Equivalent of this string replacement code in R?

Question

I have the following code that works really well to remove characters from the end of elements in a Python list:

x = ['01/01/2013 00:00:00','01/01/2013 00:00:00',
    '01/01/2013 00:00:00','01/01/2013 00:00:00',...]

Assuming that array, I want to remove the 00:00:00 part. So, I wrote this:

i = 0
while i < len(x):
    x[i] = x[i][:x[i].find(' 00:00:00')]
    i += 1

This does the trick. How can I implement a similar solution in R? I've tried substr and gsub , but they run really slow (the actual list has over 250,000 date/time combos).

Answer 1

Try

x <- rep('01/01/2013 00:00:00', 250000)
system.time(y <- sub(" 00:00:00", "", x, fixed=TRUE))
# User      System verstrichen 
# 0.05        0.00        0.05 

y contains the result. Timing shows that it should not take too long. See ?sub for help on the parameters.

Answer 2

Consider some sample data:

set.seed(144)
dat <- sample(c("01/01/2013 00:00:00", "01/01/2013 12:34:56"), 200000, replace=T)
table(dat)
# dat
# 01/01/2013 00:00:00 01/01/2013 12:34:56 
#              100100               99900 

Here, we want to remove the trailing 00:00:00 but keep the trailing 12:34:56.
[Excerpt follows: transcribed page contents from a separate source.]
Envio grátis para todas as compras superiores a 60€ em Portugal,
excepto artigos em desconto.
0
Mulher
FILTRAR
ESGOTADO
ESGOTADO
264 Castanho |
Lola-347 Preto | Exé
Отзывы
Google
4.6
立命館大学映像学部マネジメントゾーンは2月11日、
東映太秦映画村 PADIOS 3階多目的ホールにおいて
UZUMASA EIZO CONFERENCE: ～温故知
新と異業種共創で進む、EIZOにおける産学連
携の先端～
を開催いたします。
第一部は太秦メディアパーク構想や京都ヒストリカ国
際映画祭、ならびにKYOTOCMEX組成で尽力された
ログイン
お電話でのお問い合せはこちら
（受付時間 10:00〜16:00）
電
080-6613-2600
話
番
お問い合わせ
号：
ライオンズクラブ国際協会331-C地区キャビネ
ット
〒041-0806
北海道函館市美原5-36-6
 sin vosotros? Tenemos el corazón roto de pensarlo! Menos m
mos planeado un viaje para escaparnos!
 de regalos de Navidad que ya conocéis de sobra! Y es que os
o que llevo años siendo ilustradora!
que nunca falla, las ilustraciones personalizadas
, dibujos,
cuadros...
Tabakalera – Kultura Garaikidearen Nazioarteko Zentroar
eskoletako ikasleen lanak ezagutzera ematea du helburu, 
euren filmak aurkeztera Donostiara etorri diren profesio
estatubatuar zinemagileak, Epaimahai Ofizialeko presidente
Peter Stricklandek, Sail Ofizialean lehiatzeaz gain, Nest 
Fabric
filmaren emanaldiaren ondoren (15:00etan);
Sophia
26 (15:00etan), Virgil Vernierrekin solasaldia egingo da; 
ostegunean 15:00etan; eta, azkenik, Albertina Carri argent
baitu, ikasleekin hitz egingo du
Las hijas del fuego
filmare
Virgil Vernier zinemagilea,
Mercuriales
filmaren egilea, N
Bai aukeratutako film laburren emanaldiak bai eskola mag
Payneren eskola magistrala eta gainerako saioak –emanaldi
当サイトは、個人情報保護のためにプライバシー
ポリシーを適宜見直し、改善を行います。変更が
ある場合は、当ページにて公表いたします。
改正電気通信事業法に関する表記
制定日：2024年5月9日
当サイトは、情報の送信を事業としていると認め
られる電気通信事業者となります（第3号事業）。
You could first find 00:00:00 at the end of the string with the following (runs in ~0.1 seconds on my computer):

to.clean <- grepl(" 00:00:00$", dat)

Now you can use substr to remove the relevant trailing characters (runs in ~0.04 seconds on my computer):

dat[to.clean] <- substr(dat[to.clean], 1, nchar(dat[to.clean])-9)
table(dat)
# dat
#          01/01/2013 01/01/2013 12:34:56 
#              100100               99900 

Alternately, the following more compact gsub command also runs in about 0.15 seconds for these 200,000 date/time pairs:

cleaned <- gsub(" 00:00:00$", "", dat)
table(cleaned)
# cleaned
#          01/01/2013 01/01/2013 12:34:56 
#              100100               99900 

It's possible that you were looping through the data and separately calling substr or gsub on each individual element of your vector, which would certainly be expected to be much slower since it doesn't take advantage of vectorization.